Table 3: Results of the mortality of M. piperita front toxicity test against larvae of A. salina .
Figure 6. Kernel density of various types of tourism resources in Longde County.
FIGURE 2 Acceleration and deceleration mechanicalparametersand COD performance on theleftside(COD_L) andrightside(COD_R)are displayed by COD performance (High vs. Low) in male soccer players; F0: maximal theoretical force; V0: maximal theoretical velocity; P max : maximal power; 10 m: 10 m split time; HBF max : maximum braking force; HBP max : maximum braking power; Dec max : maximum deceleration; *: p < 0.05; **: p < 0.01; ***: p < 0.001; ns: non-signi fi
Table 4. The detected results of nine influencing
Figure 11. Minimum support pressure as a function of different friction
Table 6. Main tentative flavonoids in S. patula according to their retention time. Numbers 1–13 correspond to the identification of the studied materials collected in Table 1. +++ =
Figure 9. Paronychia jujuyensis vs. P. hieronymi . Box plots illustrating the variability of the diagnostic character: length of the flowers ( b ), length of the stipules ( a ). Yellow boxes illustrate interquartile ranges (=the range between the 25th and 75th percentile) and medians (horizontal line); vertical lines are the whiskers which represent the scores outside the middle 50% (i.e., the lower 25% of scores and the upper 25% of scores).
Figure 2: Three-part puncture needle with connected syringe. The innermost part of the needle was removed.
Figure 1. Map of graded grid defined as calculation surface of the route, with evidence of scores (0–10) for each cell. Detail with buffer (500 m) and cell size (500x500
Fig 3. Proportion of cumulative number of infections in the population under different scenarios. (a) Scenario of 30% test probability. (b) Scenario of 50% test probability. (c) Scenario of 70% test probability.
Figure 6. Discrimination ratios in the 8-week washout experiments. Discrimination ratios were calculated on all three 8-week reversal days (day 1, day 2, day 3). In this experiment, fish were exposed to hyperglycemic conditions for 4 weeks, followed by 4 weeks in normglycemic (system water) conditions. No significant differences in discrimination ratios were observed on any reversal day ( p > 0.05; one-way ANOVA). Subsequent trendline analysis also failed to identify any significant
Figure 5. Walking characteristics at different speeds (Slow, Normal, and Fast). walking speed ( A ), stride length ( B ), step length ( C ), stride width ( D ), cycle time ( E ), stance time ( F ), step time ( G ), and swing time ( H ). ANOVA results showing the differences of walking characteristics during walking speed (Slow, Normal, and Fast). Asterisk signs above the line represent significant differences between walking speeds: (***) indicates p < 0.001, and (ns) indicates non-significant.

________________________

TASK STATEMENT: Look through the entries above, and wherever a line holds the word "with", copy it.

REPLY TO THE EXERCISE:
Figure 2: Three-part puncture needle with connected syringe. The innermost part of the needle was removed.
Figure 1. Map of graded grid defined as calculation surface of the route, with evidence of scores (0–10) for each cell. Detail with buffer (500 m) and cell size (500x500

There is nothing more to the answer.